» **EXERCISE DIRECTIONS**: Scan the lines below for "nicht" and copy the matches.

────

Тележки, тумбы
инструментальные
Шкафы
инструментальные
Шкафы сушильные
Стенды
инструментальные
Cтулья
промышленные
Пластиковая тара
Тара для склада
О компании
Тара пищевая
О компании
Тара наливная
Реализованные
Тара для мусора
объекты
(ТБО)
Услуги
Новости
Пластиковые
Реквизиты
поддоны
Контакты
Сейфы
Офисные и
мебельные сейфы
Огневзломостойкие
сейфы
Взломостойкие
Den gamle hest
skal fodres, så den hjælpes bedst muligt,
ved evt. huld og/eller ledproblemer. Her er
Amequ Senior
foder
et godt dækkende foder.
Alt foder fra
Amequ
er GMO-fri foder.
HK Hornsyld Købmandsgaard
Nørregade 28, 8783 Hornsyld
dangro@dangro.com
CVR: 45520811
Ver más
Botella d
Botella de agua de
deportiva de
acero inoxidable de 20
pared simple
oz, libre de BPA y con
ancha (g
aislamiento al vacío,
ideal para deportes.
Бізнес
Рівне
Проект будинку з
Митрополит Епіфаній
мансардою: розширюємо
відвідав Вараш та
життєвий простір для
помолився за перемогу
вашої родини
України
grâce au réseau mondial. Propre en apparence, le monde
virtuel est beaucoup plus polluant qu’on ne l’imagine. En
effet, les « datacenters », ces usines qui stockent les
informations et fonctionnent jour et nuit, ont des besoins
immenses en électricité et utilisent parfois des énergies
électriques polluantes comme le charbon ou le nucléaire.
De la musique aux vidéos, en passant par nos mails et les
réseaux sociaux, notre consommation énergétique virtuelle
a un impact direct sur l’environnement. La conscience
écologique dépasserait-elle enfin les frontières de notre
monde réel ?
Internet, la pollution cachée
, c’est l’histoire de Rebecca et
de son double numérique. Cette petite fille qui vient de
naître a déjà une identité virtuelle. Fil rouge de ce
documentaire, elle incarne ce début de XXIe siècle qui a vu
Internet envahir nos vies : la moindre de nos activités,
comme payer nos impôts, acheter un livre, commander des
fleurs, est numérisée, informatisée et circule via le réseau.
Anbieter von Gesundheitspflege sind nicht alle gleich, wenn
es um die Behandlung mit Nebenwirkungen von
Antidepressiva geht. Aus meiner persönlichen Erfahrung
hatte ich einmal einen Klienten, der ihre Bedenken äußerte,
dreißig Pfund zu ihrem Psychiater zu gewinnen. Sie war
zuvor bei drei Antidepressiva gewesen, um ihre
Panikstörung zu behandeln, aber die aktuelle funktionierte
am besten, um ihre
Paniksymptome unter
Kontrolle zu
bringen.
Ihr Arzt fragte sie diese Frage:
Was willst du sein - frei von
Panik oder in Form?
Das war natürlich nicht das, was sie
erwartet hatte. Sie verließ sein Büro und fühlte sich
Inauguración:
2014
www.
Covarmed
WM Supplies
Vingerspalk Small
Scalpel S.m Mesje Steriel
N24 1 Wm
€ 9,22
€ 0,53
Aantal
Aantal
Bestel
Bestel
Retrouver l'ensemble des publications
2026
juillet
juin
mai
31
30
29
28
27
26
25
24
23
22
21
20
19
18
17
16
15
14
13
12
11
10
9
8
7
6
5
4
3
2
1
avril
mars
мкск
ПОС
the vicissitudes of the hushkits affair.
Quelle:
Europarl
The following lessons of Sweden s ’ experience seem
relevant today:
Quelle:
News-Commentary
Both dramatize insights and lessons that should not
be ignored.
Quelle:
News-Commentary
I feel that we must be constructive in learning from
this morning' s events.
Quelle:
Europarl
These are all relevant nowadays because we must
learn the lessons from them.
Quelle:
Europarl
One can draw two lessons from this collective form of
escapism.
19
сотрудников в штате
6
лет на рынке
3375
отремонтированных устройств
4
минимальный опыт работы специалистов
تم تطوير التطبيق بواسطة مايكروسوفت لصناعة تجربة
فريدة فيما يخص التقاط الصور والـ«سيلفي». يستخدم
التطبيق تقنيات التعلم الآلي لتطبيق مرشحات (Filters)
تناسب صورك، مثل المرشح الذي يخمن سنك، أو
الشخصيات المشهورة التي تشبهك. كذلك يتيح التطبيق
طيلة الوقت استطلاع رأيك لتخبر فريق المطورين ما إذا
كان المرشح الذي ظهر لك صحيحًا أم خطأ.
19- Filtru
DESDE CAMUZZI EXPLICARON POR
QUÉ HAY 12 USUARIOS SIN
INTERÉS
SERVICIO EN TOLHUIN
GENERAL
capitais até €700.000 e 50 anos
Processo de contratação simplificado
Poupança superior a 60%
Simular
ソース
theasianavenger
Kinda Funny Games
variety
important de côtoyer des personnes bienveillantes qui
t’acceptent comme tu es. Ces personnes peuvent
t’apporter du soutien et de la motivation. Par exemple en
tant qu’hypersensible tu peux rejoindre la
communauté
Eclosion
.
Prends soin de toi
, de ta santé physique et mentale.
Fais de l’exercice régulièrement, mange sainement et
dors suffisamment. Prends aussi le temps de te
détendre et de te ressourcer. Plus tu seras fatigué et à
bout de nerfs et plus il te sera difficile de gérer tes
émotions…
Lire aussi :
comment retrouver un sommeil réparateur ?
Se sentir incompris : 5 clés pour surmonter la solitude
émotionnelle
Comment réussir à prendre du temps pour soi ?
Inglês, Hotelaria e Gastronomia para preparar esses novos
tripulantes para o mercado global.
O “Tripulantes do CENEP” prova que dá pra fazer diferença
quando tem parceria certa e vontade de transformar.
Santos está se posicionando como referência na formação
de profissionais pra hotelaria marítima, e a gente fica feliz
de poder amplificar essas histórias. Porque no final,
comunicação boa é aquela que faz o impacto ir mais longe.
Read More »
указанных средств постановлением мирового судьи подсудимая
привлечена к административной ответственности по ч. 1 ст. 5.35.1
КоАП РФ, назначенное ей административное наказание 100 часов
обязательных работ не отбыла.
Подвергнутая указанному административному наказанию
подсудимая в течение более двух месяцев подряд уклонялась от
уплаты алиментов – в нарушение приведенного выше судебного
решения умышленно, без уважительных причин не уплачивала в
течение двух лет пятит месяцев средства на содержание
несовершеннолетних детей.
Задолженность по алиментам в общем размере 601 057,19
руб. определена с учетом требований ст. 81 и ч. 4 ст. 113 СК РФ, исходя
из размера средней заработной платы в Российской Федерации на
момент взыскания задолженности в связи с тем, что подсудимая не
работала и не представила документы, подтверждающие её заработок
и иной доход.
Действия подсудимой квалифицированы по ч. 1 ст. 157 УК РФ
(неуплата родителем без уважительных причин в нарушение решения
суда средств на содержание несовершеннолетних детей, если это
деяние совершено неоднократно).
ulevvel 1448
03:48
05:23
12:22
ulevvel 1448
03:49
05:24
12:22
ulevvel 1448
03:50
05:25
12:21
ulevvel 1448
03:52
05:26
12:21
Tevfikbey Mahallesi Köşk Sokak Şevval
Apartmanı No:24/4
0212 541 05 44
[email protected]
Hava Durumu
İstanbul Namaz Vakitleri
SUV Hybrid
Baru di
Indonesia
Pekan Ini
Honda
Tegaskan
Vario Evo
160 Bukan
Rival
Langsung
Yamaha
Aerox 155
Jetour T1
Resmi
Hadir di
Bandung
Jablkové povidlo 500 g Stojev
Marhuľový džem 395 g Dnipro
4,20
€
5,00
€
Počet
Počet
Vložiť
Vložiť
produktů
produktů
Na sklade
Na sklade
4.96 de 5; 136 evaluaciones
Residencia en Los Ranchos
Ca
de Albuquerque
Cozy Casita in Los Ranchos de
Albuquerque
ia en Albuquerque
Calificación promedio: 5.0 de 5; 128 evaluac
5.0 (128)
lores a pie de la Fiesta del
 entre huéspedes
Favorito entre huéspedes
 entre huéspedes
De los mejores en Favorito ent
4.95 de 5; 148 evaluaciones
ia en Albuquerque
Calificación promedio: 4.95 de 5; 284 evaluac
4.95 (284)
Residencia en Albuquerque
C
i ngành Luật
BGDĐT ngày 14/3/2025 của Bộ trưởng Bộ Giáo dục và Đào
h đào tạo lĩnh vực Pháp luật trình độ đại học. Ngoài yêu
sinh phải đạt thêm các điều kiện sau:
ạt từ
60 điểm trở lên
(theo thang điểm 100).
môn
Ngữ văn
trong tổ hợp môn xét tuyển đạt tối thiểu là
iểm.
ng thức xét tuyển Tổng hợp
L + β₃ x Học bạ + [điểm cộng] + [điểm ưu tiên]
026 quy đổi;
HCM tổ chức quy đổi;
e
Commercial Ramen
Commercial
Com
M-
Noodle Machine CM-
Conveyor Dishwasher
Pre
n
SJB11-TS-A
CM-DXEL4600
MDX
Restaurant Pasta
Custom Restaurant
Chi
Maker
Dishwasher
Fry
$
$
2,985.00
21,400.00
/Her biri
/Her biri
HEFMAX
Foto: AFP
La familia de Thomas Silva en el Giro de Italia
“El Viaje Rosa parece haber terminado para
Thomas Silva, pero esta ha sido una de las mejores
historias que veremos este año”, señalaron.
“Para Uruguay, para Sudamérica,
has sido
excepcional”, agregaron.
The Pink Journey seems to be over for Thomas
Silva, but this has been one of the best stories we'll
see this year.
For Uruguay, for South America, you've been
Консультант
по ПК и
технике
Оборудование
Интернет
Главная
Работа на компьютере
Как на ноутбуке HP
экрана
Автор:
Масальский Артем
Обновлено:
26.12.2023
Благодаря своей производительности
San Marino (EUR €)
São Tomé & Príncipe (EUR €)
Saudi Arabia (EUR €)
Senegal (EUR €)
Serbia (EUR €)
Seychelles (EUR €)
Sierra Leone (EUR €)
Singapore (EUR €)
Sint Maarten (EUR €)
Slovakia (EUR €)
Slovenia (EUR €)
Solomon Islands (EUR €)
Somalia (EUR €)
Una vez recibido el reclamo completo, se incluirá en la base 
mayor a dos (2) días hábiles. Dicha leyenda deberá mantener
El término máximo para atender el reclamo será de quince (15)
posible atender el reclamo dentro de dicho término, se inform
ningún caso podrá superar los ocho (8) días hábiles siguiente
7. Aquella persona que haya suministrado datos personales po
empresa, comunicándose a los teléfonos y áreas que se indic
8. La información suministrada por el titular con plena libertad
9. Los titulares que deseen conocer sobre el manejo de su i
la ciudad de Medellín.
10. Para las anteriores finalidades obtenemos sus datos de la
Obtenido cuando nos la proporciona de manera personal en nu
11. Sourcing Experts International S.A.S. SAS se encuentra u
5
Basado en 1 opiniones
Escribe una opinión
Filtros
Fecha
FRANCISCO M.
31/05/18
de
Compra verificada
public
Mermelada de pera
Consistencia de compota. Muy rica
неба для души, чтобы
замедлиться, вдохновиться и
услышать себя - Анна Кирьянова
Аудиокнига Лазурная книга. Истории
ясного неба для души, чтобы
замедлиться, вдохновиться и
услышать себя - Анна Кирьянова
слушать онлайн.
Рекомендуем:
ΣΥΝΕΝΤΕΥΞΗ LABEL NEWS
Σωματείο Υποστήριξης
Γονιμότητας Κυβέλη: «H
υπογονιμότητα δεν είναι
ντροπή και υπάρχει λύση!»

────

» **RESULT OF THIS EXERCISE**:
Anbieter von Gesundheitspflege sind nicht alle gleich, wenn
Das war natürlich nicht das, was sie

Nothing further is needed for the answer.